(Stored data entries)

+++++

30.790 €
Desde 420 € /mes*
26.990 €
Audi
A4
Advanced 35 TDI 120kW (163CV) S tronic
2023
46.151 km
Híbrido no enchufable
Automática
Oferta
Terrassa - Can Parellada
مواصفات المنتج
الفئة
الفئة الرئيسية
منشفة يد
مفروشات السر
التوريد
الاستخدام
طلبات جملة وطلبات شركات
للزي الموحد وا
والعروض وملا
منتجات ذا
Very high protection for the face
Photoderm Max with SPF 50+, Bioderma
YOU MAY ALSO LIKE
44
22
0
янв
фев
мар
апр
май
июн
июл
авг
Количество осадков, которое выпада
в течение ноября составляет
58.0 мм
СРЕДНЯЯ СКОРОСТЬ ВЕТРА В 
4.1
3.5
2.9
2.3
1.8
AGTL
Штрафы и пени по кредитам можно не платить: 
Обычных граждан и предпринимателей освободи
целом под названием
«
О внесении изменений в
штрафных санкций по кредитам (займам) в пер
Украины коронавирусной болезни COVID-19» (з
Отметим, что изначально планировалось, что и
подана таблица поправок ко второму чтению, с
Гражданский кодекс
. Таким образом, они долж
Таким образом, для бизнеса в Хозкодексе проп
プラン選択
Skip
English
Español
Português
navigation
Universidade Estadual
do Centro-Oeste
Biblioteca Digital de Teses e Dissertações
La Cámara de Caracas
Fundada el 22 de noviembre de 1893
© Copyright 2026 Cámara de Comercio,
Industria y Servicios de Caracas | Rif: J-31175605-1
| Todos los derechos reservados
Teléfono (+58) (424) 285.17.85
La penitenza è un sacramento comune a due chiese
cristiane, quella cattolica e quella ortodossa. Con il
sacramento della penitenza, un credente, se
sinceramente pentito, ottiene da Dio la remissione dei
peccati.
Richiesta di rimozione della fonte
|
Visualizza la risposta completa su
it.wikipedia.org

+++++

- [WHAT YOU ARE ASKED TO DO] Reproduce exactly every line that sits between the start of the entries and the line bearing "La Cámara de Caracas", counting both of those lines.

- [RESPONSE BOX]
30.790 €
Desde 420 € /mes*
26.990 €
Audi
A4
Advanced 35 TDI 120kW (163CV) S tronic
2023
46.151 km
Híbrido no enchufable
Automática
Oferta
Terrassa - Can Parellada
مواصفات المنتج
الفئة
الفئة الرئيسية
منشفة يد
مفروشات السر
التوريد
الاستخدام
طلبات جملة وطلبات شركات
للزي الموحد وا
والعروض وملا
منتجات ذا
Very high protection for the face
Photoderm Max with SPF 50+, Bioderma
YOU MAY ALSO LIKE
44
22
0
янв
фев
мар
апр
май
июн
июл
авг
Количество осадков, которое выпада
в течение ноября составляет
58.0 мм
СРЕДНЯЯ СКОРОСТЬ ВЕТРА В 
4.1
3.5
2.9
2.3
1.8
AGTL
Штрафы и пени по кредитам можно не платить: 
Обычных граждан и предпринимателей освободи
целом под названием
«
О внесении изменений в
штрафных санкций по кредитам (займам) в пер
Украины коронавирусной болезни COVID-19» (з
Отметим, что изначально планировалось, что и
подана таблица поправок ко второму чтению, с
Гражданский кодекс
. Таким образом, они долж
Таким образом, для бизнеса в Хозкодексе проп
プラン選択
Skip
English
Español
Português
navigation
Universidade Estadual
do Centro-Oeste
Biblioteca Digital de Teses e Dissertações
La Cámara de Caracas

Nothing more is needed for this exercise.